WHAT NEEDS TO BE DONE » Reproduce verbatim the lines of the material below, starting at the line with "middle pip: (189, 83)" and ending at the line with "pinky mcp: (149, 189)", both inclusive; skip the rest.
** Opening RECORDS block **
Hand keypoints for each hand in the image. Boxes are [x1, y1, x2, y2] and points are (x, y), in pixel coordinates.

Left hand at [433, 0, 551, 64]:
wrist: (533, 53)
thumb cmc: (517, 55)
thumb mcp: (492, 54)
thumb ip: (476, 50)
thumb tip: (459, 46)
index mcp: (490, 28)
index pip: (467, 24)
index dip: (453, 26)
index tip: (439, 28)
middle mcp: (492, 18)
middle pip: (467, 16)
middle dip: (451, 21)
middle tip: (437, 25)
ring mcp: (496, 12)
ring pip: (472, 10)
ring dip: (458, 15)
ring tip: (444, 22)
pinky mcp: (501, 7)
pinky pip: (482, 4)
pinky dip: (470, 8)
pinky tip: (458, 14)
** Closing RECORDS block **
** Opening RECORDS block **
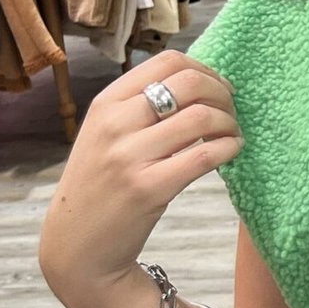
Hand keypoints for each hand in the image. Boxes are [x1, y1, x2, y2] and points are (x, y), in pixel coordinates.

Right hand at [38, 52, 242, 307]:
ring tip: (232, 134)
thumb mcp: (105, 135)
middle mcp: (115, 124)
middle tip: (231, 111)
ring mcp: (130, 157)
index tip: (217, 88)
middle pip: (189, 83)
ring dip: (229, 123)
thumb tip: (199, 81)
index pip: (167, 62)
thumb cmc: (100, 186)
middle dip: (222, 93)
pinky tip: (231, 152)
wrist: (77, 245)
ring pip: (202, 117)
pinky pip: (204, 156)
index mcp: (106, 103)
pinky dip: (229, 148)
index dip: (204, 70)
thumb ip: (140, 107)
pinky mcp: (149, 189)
** Closing RECORDS block **
** Opening RECORDS block **
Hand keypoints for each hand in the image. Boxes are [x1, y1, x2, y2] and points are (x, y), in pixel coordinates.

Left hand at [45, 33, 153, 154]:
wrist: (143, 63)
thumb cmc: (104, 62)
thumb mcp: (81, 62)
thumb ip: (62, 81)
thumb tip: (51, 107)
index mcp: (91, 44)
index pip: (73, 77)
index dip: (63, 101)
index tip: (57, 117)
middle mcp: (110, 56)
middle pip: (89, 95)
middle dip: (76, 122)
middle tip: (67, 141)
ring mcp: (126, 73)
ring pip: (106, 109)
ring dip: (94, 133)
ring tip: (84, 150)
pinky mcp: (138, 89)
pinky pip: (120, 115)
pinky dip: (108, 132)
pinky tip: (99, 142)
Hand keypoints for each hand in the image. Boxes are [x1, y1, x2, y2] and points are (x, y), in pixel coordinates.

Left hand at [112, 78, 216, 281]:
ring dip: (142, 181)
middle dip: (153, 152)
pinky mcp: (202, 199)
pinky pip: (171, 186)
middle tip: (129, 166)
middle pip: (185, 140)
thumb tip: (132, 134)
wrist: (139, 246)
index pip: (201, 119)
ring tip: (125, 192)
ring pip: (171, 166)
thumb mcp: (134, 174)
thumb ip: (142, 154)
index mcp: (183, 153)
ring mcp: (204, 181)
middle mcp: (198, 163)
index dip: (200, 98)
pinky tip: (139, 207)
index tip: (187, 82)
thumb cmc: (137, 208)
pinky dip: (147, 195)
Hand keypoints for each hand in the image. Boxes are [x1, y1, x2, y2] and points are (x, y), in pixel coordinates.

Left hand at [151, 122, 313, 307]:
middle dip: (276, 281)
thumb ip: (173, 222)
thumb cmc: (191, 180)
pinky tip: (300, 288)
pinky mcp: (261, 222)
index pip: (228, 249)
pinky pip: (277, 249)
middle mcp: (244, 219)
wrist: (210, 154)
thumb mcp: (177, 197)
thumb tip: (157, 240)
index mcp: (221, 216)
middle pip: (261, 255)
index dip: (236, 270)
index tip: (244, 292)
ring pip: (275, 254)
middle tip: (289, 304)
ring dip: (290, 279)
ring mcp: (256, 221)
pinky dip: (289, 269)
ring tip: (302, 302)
** Closing RECORDS block **
YOUR SOLUTION »
middle pip: (189, 83)
ring dip: (229, 123)
thumb tip: (199, 81)
index pip: (167, 62)
thumb cmc: (100, 186)
middle dip: (222, 93)
pinky tip: (231, 152)
wrist: (77, 245)
ring pip: (202, 117)
pinky pip: (204, 156)
index mcp: (106, 103)
pinky dip: (229, 148)
index dip: (204, 70)
thumb ip: (140, 107)
pinky mcp: (149, 189)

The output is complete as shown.